Dodge Motorsports has all the details, which you can see in full after the jump.  But the Chase is definitely a marathon and not just a sprint.  Kurt Busch seems to be keeping up a strong and steady pace.

 

Busch Finishes 8th at Auto Club Speedway

Kurt Busch continues to rack up top-10 finishes in the Chase for the Championship.  He finished eighth Sunday in the Pepsi 500 at Auto Club Speedway, his third top-10 in the four Chase events.
 
Busch started a disappointing 25th, but it became evident early in the race the No. 2 Dodge was much better than the qualifying effort.   Busch was in the top 15 by lap 20 and broke into the top 10 at the 100-lap mark of the 250-lap event.  He raced in the top 10 the remainder of the event and led on two occasions.
 
“It was a decent run for us,” said Busch.  “We just kept plugging away trying to get to that front pack.  When we did find them, those boys were fast.  There wasn't much we could do.
 
Busch, running the high line around the two-mile oval, had a couple of encounters with the retaining wall.  The first resulted in only minor sheet metal damage to the right side, but the second brought out the seventh caution and involved two Chase drivers – Kasey Kahne and Greg Biffle.
 
As Busch exited turn four, the back of his car broke loose and brushed the wall.  He managed to right his machine, but in doing so made contact with Kahne in the No. 9 Budweiser Dodge Charger.  Kahne hit Biffle and the two slid through the infield grass, but were able to continue.  Busch was running sixth at the time and Kahne was eighth.

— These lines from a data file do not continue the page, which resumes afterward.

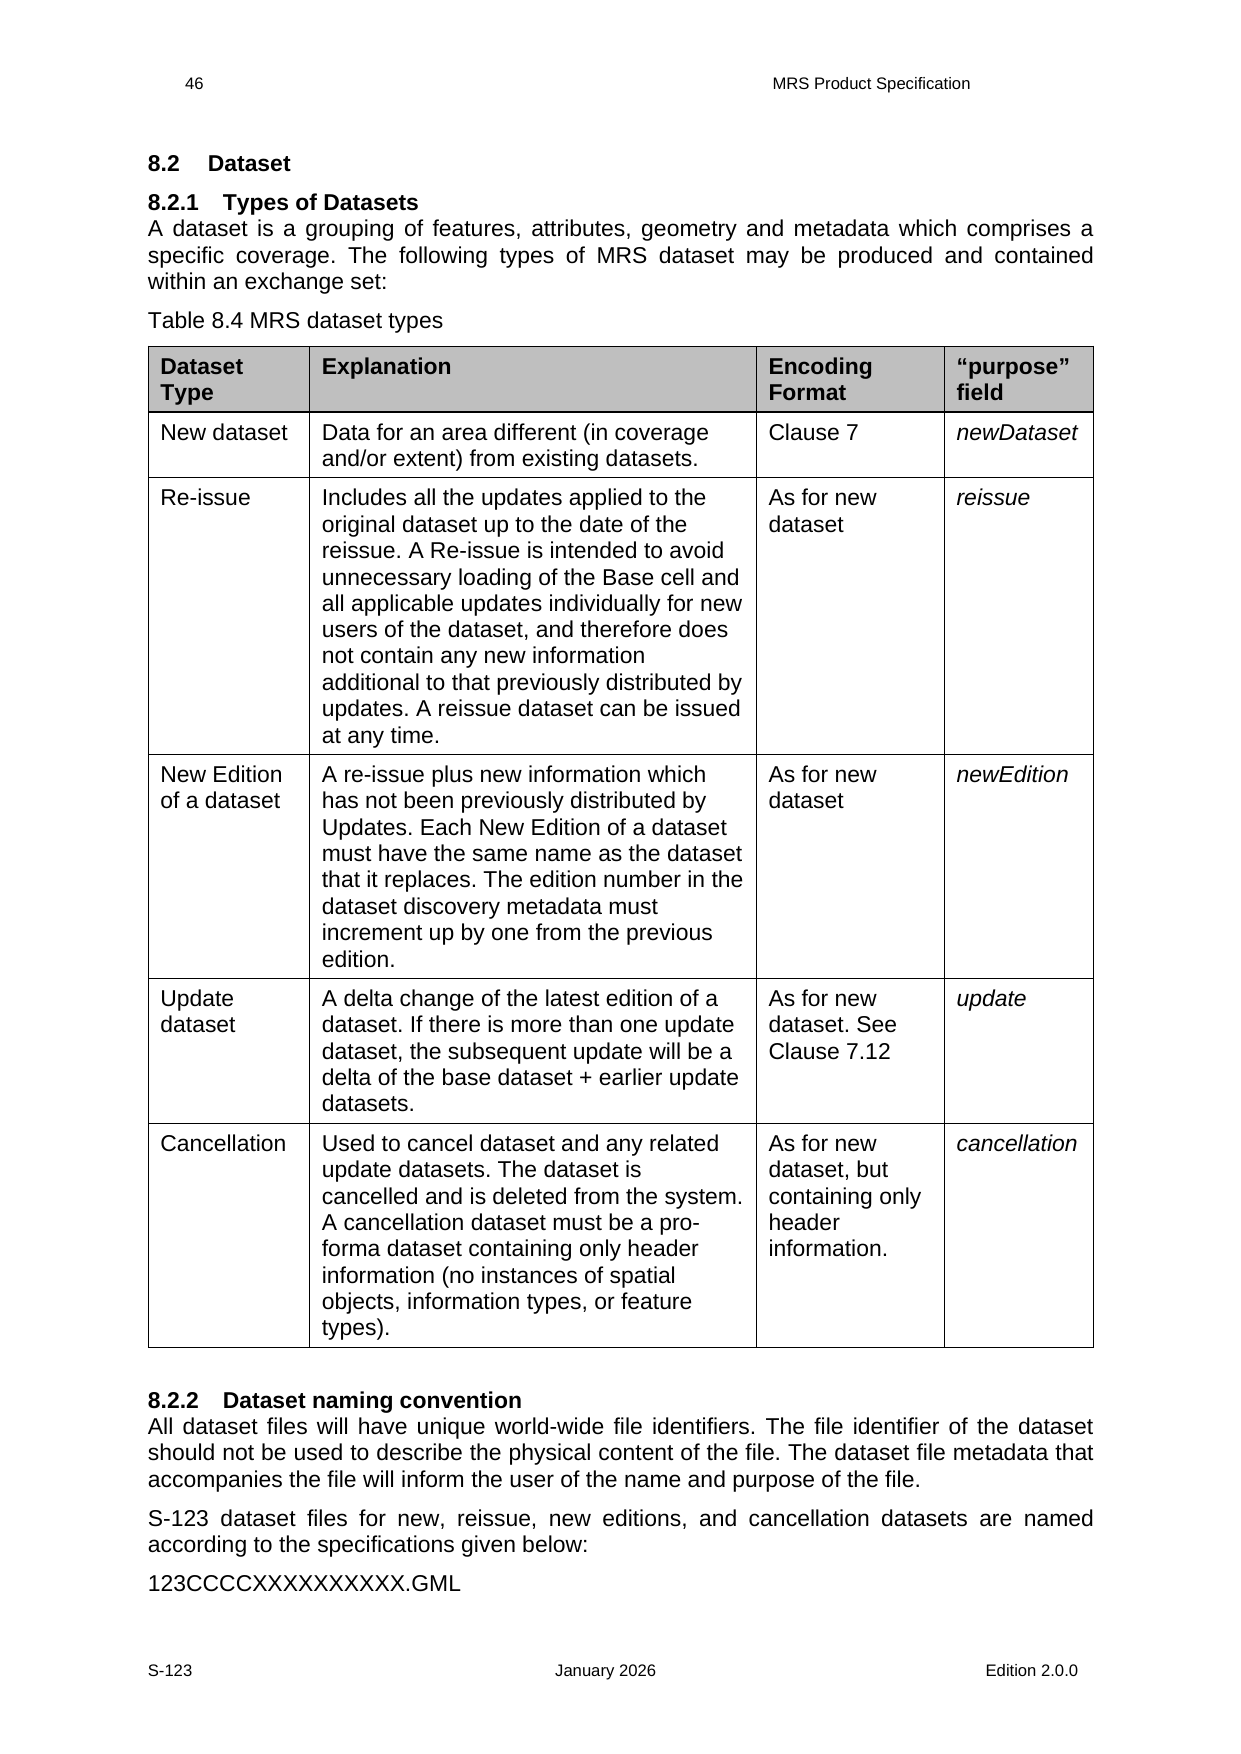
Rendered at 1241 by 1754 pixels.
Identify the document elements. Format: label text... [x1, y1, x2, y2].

table_cell New dataset [149, 413, 309, 477]
table_cell Data for an area different (in coverage and/or extent) from existing datasets. [310, 413, 756, 477]
table_cell newEdition [945, 755, 1093, 978]
subtitle Dataset naming convention [148, 1387, 1094, 1413]
table_cell update [945, 979, 1093, 1123]
table_header Dataset Type [149, 347, 309, 411]
table_cell As for new dataset [757, 478, 944, 754]
subtitle Dataset [148, 150, 1094, 176]
text S-123 dataset files for new, reissue, new editions, and cancellation datasets are named according to the specifications given below: [148, 1504, 1094, 1557]
text Table 8.1 MRS dataset types [148, 307, 1094, 333]
table_header Encoding Format [757, 347, 944, 411]
table_header “purpose” field [945, 347, 1093, 411]
table_cell Clause 7 [757, 413, 944, 477]
table_cell Update dataset [149, 979, 309, 1123]
table_cell Cancellation [149, 1124, 309, 1347]
table_cell As for new dataset. See Clause 7.12 [757, 979, 944, 1123]
subtitle Types of Datasets [148, 189, 1094, 215]
text A dataset is a grouping of features, attributes, geometry and metadata which comprises a specific coverage. The following types of MRS dataset may be produced and contained within an exchange set: [148, 215, 1094, 294]
table_cell Re-issue [149, 478, 309, 754]
table_cell A re-issue plus new information which has not been previously distributed by Updates. Each New Edition of a dataset must have the same name as the dataset that it replaces. The edition number in the dataset discovery metadata must increment up by one from the previous edition. [310, 755, 756, 978]
table_cell cancellation [945, 1124, 1093, 1347]
table_cell A delta change of the latest edition of a dataset. If there is more than one update dataset, the subsequent update will be a delta of the base dataset + earlier update datasets. [310, 979, 756, 1123]
table_cell As for new dataset, but containing only header information. [757, 1124, 944, 1347]
table_cell reissue [945, 478, 1093, 754]
table_cell As for new dataset [757, 755, 944, 978]
table_cell newDataset [945, 413, 1093, 477]
text All dataset files will have unique world-wide file identifiers. The file identifier of the dataset should not be used to describe the physical content of the file. The dataset file metadata that accompanies the file will inform the user of the name and purpose of the file. [148, 1413, 1094, 1492]
table_cell New Edition of a dataset [149, 755, 309, 978]
table_cell Used to cancel dataset and any related update datasets. The dataset is cancelled and is deleted from the system. A cancellation dataset must be a pro-forma dataset containing only header information (no instances of spatial objects, information types, or feature types). [310, 1124, 756, 1347]
table_header Explanation [310, 347, 756, 411]
text 123CCCCXXXXXXXXXX.GML [148, 1570, 1094, 1596]
table_cell Includes all the updates applied to the original dataset up to the date of the reissue. A Re-issue is intended to avoid unnecessary loading of the Base cell and all applicable updates individually for new users of the dataset, and therefore does not contain any new information additional to that previously distributed by updates. A reissue dataset can be issued at any time. [310, 478, 756, 754]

"I ruined a few Chase guys day,” said Busch.  “I apologize to them.  I got off of Turn 4 and the car just jumped sideways on me, hit the wall and bounced back in the groove where everybody was.  Everybody has the gloves off with 25 laps to go.  That's where our team has been struggling a bit, giving away positions at the end of the race.  Our Miller Lite Dodge came home eighth.  We did the best we could.  We’re just not hanging with the guys that are finishing 1-2 every week."
 
Busch is 121 points behind new leader Jimmie Johnson with six races remaining to decide the 2009 NASCAR Sprint Cup champion.
 
“We had a good Miller Lite Dodge,” said Pat Tryson, crew chief for the No. 2 Dodge team.  “We thought that we were going to get a top-five and just got jumbled up in that one restart that gave us a fender rub.  Our car was pretty good and we battled our way up to the leaders with 25 to go.  That’s all that you can ask when you start where we did.  It's just racing.  So all in all, it's not bad to bring home an eighth-place finish."

The race turned into a nightmare for Richard Petty Motorsports with just five laps remaining.  All four RPM cars – Elliott Sadler, AJ Allmendinger, Reed Sorenson and Kahne – were involved in an eight-car mishap.  The cars received extensive damage and were unable to continue, turning promising finishes into frustration as the teams loaded the crumpled machines into the haulers.
 
The mishap snapped Reed Sorenson’s 55-race streak without a DNF (did not finish), the longest current streak among Sprint Cup drivers.  Sadler’s last DNF occurred in June 2008.
 
Kahne remains 11th in the Chase standings.
 
“I was following the 44, so I can’t see anything,” said Kahne of the late-race crash.  “He (Allmendinger) turned left to miss the wreck and I hit the wreck. We had a top six or seven car. We got in the mess with Busch earlier.  From there, we got in this wreck.  It was disappointing to go out of the race like that when we had a good car.”
 
Sam Hornish Jr. made a late-race rally to finish 12th in the Mobil 1 Dodge.  He started 22nd.  The race was down to the final 20 laps before Hornish broke into the top 20.
 
“It was a long day for us, for sure,” said Hornish.  “The Mobil 1 Dodge wasn’t what we needed to be early in the race or wasn’t what we really needed in the middle. We kept running all day and got it to the end.  We stayed out of the wrecks and did what we needed to do. That’s what we’ve been saying all along.  When we don’t have a good day, we need to soldier on, make it to the end and at least get a top 20 out of it instead of a 35th.  Everybody did exactly what they needed to do today.  I’m real proud of the guys.”
 
David Stremme rallied back in the closing laps to finish 16th in the No. 12 Penske Racing Dodge.